What you need to do: Rewrite the data below with "Developer" switched to "Designer", keeping every other line unchanged and leaving the pictures out.

(Records from a data source)
=== Begin Enclosure ===
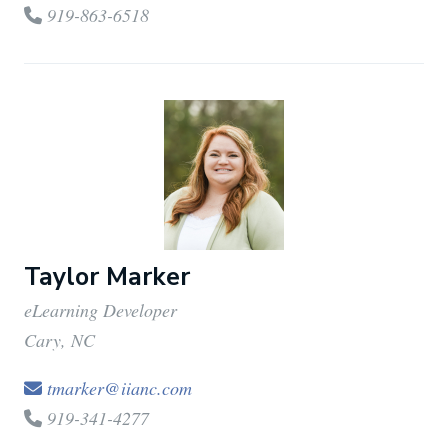
919-863-6518
Taylor Marker
eLearning Developer
Cary, NC
tmarker@iianc.com
919-341-4277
=== End Enclosure ===
Exercise output:
919-863-6518
Taylor Marker
eLearning Designer
Cary, NC
tmarker@iianc.com
919-341-4277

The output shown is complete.